Page-level text extractions:

- Opening Delimiter -

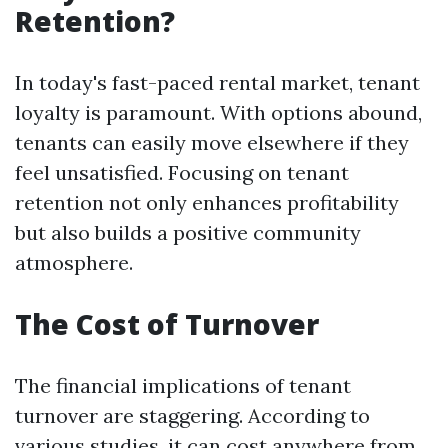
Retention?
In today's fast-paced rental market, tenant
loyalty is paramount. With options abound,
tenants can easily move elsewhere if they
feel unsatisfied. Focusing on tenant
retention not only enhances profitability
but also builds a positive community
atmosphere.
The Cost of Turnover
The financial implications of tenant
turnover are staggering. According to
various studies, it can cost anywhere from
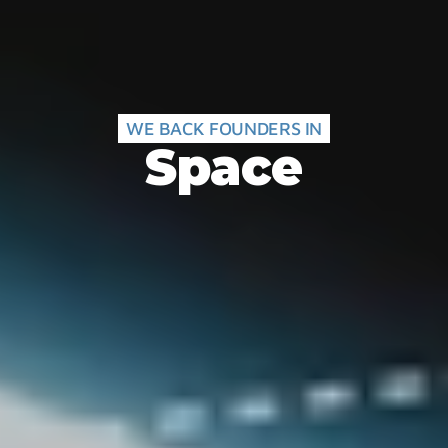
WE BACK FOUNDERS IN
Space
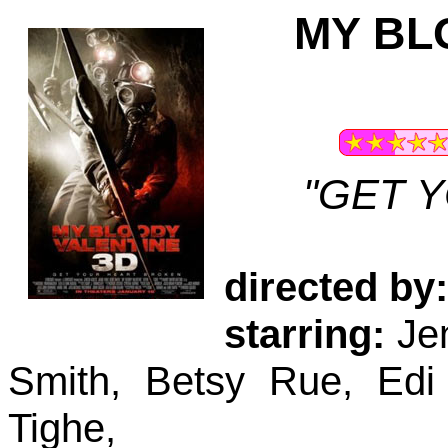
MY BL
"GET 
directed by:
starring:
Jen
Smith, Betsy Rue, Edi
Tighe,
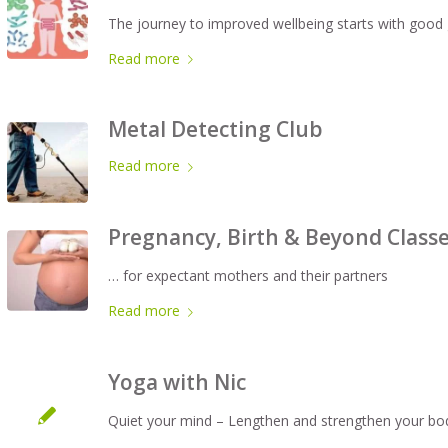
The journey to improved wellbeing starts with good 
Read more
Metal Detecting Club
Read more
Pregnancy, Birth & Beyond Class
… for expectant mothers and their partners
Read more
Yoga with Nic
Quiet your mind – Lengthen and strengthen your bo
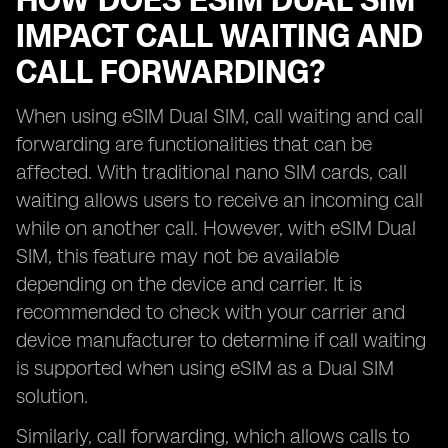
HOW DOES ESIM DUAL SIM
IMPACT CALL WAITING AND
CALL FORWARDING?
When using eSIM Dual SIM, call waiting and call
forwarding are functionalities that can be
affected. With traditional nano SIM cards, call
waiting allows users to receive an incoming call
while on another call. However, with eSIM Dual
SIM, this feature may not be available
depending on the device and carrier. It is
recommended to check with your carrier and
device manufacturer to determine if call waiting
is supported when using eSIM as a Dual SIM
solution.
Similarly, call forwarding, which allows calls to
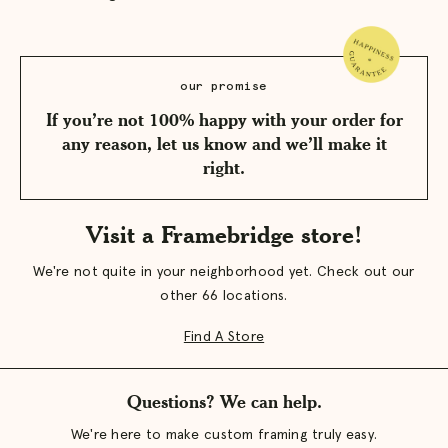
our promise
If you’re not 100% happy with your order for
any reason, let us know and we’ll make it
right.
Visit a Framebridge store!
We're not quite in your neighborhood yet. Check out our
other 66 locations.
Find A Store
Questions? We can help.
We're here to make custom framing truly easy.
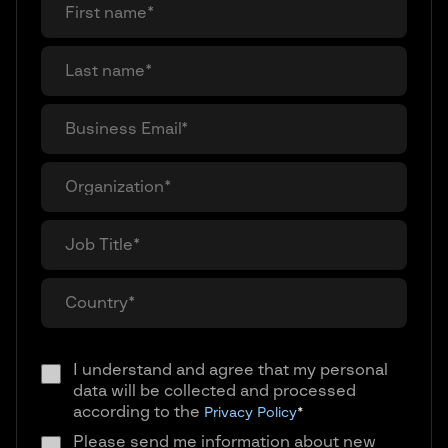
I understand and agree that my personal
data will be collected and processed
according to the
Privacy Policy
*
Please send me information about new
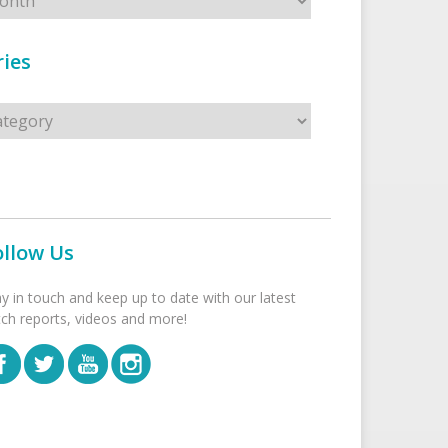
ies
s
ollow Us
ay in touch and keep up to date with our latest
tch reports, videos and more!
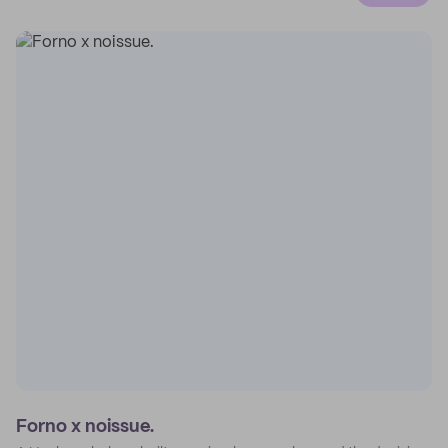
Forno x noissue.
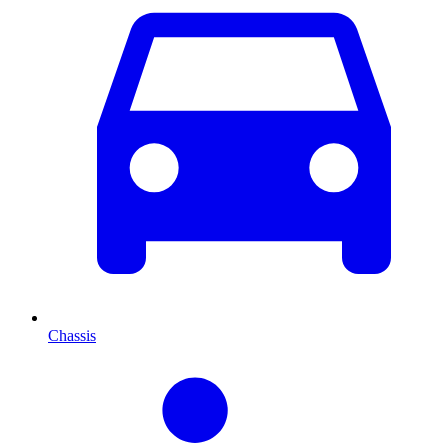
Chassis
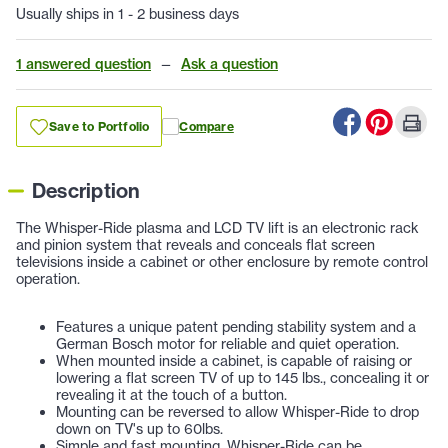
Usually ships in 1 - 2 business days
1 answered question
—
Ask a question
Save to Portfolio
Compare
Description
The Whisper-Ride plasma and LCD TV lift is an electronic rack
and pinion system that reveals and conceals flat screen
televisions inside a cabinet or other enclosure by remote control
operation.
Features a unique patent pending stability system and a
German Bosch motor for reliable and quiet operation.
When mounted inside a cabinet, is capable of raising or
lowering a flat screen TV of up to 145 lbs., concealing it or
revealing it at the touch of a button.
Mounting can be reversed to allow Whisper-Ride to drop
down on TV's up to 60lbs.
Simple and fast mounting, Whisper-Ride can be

- Closing Delimiter -
- Opening Delimiter -

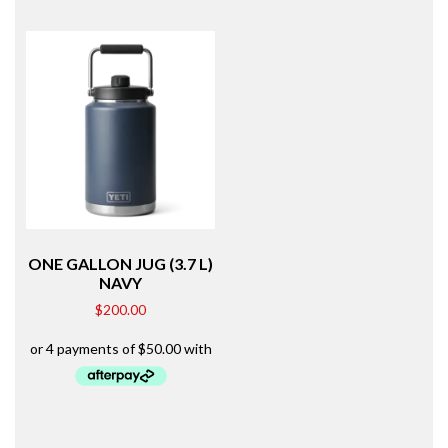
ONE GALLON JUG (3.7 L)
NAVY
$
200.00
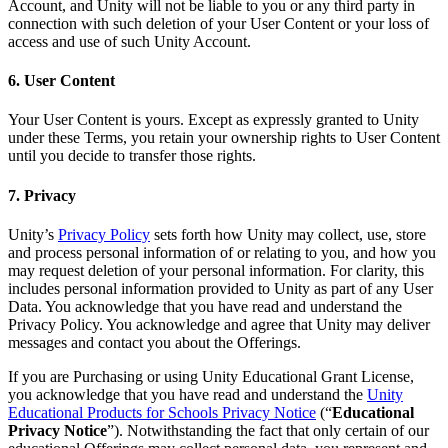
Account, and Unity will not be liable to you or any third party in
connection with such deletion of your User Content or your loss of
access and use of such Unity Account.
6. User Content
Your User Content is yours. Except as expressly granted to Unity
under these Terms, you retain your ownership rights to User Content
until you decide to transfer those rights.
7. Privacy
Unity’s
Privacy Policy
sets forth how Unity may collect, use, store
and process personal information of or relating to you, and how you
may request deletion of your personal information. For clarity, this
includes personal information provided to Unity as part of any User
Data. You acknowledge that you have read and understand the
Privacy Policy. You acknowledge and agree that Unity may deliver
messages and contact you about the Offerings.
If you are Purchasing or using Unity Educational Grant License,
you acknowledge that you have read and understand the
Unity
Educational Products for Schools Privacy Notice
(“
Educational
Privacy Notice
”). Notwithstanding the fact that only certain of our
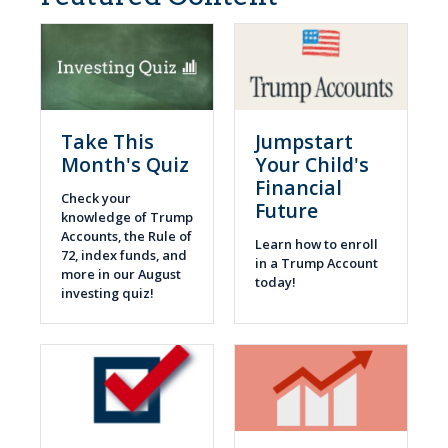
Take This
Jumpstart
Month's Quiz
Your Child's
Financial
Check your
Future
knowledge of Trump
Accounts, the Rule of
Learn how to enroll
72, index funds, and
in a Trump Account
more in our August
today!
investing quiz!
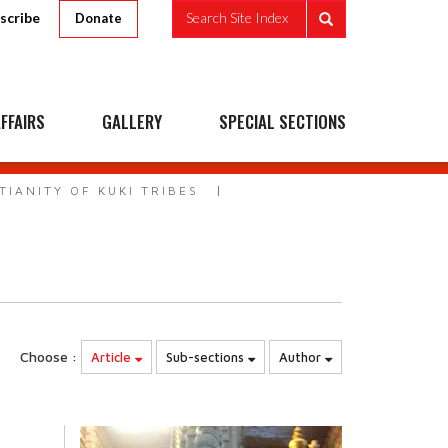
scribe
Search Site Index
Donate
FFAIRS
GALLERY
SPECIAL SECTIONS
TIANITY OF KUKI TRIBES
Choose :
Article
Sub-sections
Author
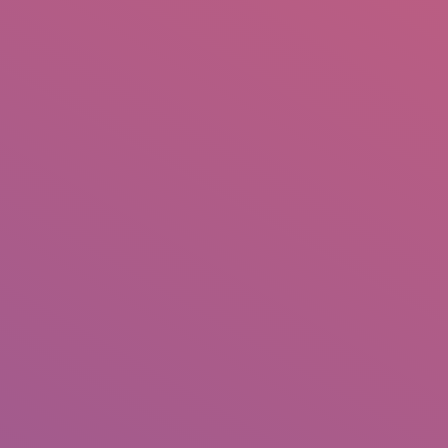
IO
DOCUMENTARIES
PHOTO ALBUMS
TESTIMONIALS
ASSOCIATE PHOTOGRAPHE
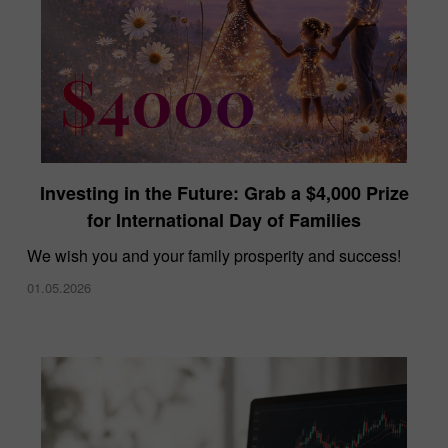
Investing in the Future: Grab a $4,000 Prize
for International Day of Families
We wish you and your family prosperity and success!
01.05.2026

- Closing Delimiter -
- Opening Delimiter -

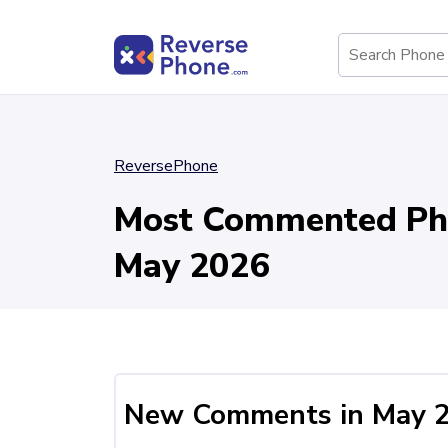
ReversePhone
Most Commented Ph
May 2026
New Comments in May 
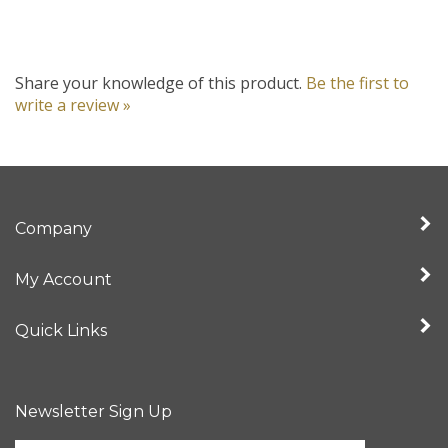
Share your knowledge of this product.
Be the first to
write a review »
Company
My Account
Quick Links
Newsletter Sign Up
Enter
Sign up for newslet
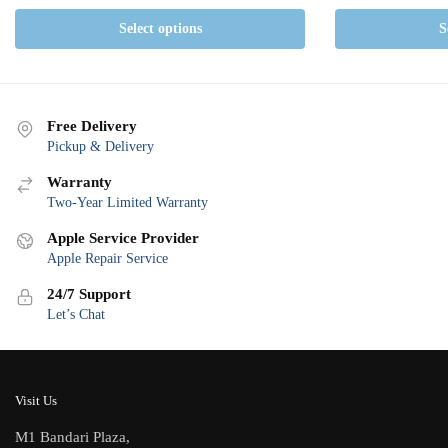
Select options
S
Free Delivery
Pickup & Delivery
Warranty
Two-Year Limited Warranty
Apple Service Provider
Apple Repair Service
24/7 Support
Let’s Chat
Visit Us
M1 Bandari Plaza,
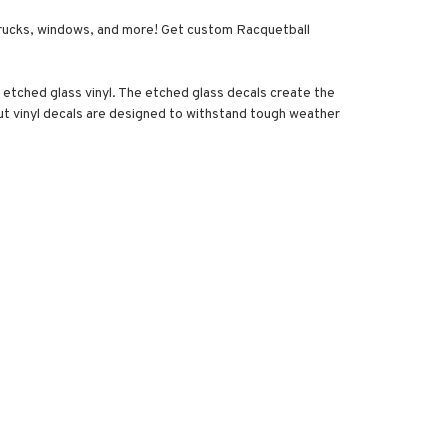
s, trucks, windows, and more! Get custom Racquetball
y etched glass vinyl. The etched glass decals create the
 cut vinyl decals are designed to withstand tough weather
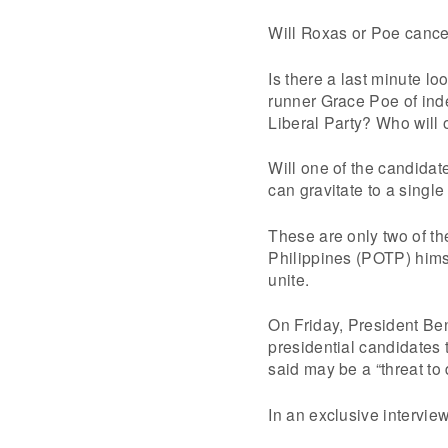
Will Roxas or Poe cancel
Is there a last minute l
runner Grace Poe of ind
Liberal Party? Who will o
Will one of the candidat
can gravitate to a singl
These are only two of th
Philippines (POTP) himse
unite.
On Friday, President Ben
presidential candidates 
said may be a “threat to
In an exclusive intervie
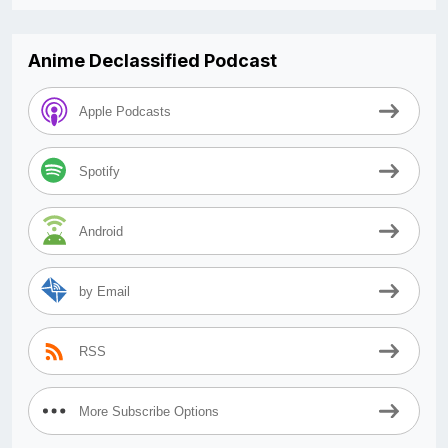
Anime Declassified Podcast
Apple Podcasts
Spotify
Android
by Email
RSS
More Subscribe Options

- Closing Delimiter -

Your assignment:
Print exactly the lines above from the one with "Your User Content is" to the one with "includes personal information", including both.

Solution below:
Your User Content is yours. Except as expressly granted to Unity
under these Terms, you retain your ownership rights to User Content
until you decide to transfer those rights.
7. Privacy
Unity’s
Privacy Policy
sets forth how Unity may collect, use, store
and process personal information of or relating to you, and how you
may request deletion of your personal information. For clarity, this
includes personal information provided to Unity as part of any User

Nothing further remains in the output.